Amazon, Apple, Google and the Zigbee Alliance are working together to develop new smart home standards, which have been launched under the name “Project Connected Home over IP, CHIP.” CHIP will enable communication between smart home devices, mobile applications, and cloud services by building Internet Protocol (IP)-based projects, and define a specific set of IP-based networking technologies for device authentication.
Why build such an IP-based project? According to the official announcement, there is no smart home open standard based on IP, which is the Protocol of the Internet and is the most commonly used network layer in our home and office. With IP, messages can be routed between networks independent of its lower physical and link layers, and there are a number of proven algorithms and infrastructure that enable routing, switching, and firewalling to be executed in a robust and flexible manner. Ip is therefore an ideal way to provide end-to-end security and privacy in communication between a device and another device, application, or service.
Many smart home devices today use proprietary protocols that require dedicated agents and converters to bind them to the home network. And if you’re built on IP, these devices may be able to connect directly to standardized network devices.
Currently, Apple’s smart home ecosystem is HomeKit; Amazon has the Works with Alexa program; and Google is turning off Works with Nest in favor of IP-based “Works with Google Assistant” ecosystem.
After CHIP went live, Apple followed suit by announcing that it had open source part of the HomeKit Accessories Development Kit (ADK), enabling developers to prototype non-commercial smart home accessories.
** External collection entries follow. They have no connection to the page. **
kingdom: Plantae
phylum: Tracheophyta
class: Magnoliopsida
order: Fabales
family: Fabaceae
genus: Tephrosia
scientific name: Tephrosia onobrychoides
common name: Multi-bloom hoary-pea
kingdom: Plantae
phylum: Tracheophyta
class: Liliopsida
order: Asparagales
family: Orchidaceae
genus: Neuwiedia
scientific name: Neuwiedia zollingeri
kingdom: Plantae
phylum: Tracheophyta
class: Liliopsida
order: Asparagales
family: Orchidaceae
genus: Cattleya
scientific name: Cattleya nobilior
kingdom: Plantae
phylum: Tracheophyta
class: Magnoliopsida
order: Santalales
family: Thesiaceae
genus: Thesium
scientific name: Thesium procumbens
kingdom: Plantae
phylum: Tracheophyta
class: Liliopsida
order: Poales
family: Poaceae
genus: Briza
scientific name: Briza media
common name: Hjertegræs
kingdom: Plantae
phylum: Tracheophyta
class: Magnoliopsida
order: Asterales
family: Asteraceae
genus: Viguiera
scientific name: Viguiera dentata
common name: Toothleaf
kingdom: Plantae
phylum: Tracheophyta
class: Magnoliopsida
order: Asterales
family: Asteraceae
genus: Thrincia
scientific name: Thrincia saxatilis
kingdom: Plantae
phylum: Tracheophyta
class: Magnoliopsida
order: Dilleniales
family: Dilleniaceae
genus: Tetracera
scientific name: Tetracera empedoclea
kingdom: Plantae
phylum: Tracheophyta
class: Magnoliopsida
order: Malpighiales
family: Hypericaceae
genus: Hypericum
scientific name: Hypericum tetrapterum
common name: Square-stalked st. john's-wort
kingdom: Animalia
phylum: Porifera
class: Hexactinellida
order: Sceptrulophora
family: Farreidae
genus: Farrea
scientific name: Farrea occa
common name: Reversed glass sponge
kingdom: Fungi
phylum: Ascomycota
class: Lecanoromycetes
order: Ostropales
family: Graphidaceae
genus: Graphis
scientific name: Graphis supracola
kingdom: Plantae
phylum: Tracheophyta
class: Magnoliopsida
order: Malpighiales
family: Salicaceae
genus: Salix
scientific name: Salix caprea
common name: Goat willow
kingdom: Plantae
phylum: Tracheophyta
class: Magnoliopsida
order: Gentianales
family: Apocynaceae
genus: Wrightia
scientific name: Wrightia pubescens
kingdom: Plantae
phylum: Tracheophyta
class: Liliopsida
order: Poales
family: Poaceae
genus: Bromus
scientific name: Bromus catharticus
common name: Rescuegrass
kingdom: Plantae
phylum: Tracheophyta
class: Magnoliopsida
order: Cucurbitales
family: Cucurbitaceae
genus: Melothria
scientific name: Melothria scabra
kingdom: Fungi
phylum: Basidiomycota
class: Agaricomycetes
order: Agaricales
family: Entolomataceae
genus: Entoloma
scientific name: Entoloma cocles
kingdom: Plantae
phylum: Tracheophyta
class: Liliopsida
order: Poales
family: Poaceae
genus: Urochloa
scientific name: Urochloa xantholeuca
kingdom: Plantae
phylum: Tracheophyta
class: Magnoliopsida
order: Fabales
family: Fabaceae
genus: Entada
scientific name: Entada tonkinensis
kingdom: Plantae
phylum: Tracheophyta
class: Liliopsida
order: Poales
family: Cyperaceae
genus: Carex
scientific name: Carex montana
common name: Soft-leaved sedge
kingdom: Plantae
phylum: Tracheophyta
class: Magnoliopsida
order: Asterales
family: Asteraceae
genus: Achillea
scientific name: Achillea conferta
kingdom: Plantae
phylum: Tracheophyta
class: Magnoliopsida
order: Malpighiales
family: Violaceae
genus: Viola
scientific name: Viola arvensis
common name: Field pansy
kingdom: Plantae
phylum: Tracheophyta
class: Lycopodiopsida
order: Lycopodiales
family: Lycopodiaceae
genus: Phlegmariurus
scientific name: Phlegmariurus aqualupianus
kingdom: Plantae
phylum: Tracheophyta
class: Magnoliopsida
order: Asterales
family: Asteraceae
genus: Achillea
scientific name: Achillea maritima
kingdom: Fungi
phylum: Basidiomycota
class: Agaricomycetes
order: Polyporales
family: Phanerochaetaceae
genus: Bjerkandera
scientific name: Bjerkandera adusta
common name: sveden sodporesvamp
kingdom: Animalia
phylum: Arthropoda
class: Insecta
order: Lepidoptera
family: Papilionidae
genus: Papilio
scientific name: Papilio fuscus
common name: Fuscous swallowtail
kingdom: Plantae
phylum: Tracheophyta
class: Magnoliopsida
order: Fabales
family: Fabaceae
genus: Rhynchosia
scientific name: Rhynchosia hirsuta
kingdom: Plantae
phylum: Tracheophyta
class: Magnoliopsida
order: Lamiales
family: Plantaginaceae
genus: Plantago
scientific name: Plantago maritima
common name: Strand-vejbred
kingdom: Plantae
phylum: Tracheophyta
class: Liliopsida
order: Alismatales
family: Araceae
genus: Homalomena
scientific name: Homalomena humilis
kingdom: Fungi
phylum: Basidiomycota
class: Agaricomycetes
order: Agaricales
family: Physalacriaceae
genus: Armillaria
Google also published a blog post on the security of new projects, “by leveraging proven Internet protocols, CHIP will enable direct, private, and secure end-to-end communication between devices, mobile devices, and cloud services through familiar and consistent development and programming models.”
Google also shared a pyramid map from the CHIP concept model. According to this diagram, the network will only use IPv6 and iPv4 will not be supported.